Passage provided:
————————
I expect many people will be surprised and some upset by this development. Not least of all the writers of mystery thrillers who will see one of their favorite plot devices disappear.

Alfred Hitchcock used this motif in his 1953 picture I Confess. In the film a priest, Montgomery Clift, hears the confession of his gardener, who has just killed a shady lawyer. A police inspector, played by Karl Malden, investigates and comes to suspect the priest — who may have been blackmailed by the lawyer. The killer plants evidence in the priest’s room and our hero is arrested and brought to trial.

The Quebec jury finds Clift not guilty, but a mob assembles outside of the court house and threatens him. This proves to be too much for the killer’s wife, who shouts that her husband the gardener was the killer. The gardener tries to kill the priest, but is himself shot and fatally wounded by the police. The film ends with the killer dying in Montgomery Clift’s arms after he gives him absolution. Classic.

Without the seal of the confession, Hitchcock’s story makes no sense and is much less fun.

Unfortunately the Roman Catholic understanding of the priesthood and the sacrament of confession a la Hitchcock has been applied to this Advertiser article about Anglicans. The reporter has used Catholic language and Catholic assumptions to report an Anglican story. While they share a common heritage, haberdashery and vocabulary — Anglicans are not junior Catholics with the addition of women — they have different doctrines. Confession is one of them.

The lede states:

Church leaders have unanimously backed a historic change that starkly sets Anglican policy against that of the Catholic Church, which maintains that “the Seal of Confession is inviolable”, and creates grounds for a major rift between the nation’s two most powerful Christian bodies.

About 250 members of the Anglican Church, including bishops and clergy representatives, voted to amend the 1989 canon on confession at the General Synod in Adelaide on Wednesday. The Christian convention of strict secrecy of confessions is believed to be more than 1000 years old.

The article cites the local Anglican archbishop who favors the change, while the layman who proposed the initiative notes priests should be required to report instances of child abuse and other crimes: “it seemed to me that protecting children and the vulnerable takes precedence over the confidentiality of confessions.”
————————
Listing:
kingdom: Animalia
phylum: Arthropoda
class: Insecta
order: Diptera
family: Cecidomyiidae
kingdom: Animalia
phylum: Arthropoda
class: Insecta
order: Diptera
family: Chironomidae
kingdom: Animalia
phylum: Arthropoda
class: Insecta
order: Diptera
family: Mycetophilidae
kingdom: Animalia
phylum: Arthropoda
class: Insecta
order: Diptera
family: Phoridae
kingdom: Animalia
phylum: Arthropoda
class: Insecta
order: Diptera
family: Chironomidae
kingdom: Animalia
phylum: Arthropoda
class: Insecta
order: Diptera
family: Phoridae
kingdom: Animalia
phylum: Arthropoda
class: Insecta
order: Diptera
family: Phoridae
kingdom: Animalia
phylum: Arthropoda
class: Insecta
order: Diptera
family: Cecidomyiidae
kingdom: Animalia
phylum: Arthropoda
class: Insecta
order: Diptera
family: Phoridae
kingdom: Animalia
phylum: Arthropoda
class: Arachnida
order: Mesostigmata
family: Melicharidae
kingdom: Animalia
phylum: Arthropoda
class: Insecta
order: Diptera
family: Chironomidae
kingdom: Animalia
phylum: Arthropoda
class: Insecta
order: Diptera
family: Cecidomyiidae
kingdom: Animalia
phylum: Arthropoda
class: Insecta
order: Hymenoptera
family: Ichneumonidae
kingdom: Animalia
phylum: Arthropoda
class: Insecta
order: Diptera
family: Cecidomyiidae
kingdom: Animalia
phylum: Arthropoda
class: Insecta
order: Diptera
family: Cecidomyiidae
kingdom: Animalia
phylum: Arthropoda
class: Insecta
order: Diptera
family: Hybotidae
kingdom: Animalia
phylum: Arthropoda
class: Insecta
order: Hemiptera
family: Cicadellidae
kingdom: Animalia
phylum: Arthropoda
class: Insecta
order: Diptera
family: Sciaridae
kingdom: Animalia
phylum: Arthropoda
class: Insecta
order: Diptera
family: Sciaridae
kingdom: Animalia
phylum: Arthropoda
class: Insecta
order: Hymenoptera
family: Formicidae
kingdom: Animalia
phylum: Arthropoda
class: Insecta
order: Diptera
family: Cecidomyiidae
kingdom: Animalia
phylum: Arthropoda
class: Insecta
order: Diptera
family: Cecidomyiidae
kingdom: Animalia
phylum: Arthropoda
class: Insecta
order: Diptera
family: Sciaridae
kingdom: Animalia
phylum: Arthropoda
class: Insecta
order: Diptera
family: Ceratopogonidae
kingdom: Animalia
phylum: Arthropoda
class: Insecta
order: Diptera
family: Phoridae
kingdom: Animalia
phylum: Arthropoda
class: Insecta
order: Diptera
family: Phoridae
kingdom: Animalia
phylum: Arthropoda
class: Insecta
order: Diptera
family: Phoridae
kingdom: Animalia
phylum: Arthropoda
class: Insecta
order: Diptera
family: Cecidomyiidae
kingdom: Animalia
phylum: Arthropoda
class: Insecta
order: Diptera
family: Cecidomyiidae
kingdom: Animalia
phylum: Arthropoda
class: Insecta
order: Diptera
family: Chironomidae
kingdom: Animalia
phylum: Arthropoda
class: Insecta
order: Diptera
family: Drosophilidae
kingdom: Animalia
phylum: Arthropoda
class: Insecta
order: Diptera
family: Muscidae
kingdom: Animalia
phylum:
————————
What to do:
1. From the passage on the seal of confession, quote everything from "Church leaders have" down to "powerful Christian bodies.".
2. Rewrite the paragraph of the passage on the seal of confession that begins "About 250 members of the Anglican Church" in shorter form, keeping its main facts.
The rows have no connection to the passage on the seal of confession.

Answers by task:
1.
Church leaders have unanimously backed a historic change that starkly sets Anglican policy against that of the Catholic Church, which maintains that “the Seal of Confession is inviolable”, and creates grounds for a major rift between the nation’s two most powerful Christian bodies.

2. At the General Synod in Adelaide on Wednesday, about 250 Anglican Church members, including bishops and clergy representatives, voted to amend the 1989 canon on confession. The Christian practice of strict confessional secrecy is believed to be over 1000 years old.